==== Pasaje seleccionado

Rosa considera que fue feliz durante su primera infancia. No recuerda nada que perturbara los días apacibles de aquellos tiempos. Los problemas de audición todavía no habían aparecido y sus momentos se repartían entre la familia y los juegos. “Hay un antes y un después -rememora-. No puedo situar muy bien cuándo ocurrió. Pero todo empezó en clase: la dificultad para enterarme de lo que decía el profesor resultó la clave de que algo estaba pasando”.
Pasó Rosa en unos instantes de la vida en color rosa a los tonos oscuros: “No entendía qué sucedía. Al principio no quería hablar de ello con nadie. Lloraba mientras intentaba dormirme. Pero mis padres detectaron que algo raro estaba ocurriendo. A ellos me aferré. Como no podía ser de otra manera”. Tras unas consultas en el colegio, el siguiente paso fue que la niña se sometiera a distintas revisiones. Desde el principio sus padres intuyeron que podría ser algún problema de audición. Ellos deseaban que fuera algo temporal.

========
==== Fragmentos de datos

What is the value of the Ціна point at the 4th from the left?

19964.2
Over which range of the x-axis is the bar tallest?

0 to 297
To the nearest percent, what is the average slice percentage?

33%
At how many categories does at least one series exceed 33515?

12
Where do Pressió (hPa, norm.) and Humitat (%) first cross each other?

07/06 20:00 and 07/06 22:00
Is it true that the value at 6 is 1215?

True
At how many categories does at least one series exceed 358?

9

========

Preguntas por responder |
**1)** Devuelve, copiado al pie de la letra, el fragmento del relato sobre la infancia de Rosa que va de "Pasó Rosa en" a "fuera algo temporal.".
**2)** Escribe la continuación del relato sobre los problemas de audición de Rosa a partir de su última oración.

Resultados obtenidos |
**1)**
Pasó Rosa en unos instantes de la vida en color rosa a los tonos oscuros: “No entendía qué sucedía. Al principio no quería hablar de ello con nadie. Lloraba mientras intentaba dormirme. Pero mis padres detectaron que algo raro estaba ocurriendo. A ellos me aferré. Como no podía ser de otra manera”. Tras unas consultas en el colegio, el siguiente paso fue que la niña se sometiera a distintas revisiones. Desde el principio sus padres intuyeron que podría ser algún problema de audición. Ellos deseaban que fuera algo temporal.

**2)**
“No es que me divirtiera -explica- yendo a médicos y realizando distintas pruebas. Pero creía que gracias a eso mi vida podría ser como antes. Pues me equivoqué. Lo de antes se quedó en el pasado. Tendría que llevar audífonos para poder acercarme a oír como una persona normal. Jamás había oído esa palabra. Me asusté un poco”.
No fue fácil la adaptación. Rosa se resistía a llevar “eso”. Pero pronto empezó a notar las ventajas de “eso”. Poder volver a oír casi como antes dulcificó su carácter y venció sus resistencias. Ahora quedaba un camino por delante: cómo hacer para que no se le viera.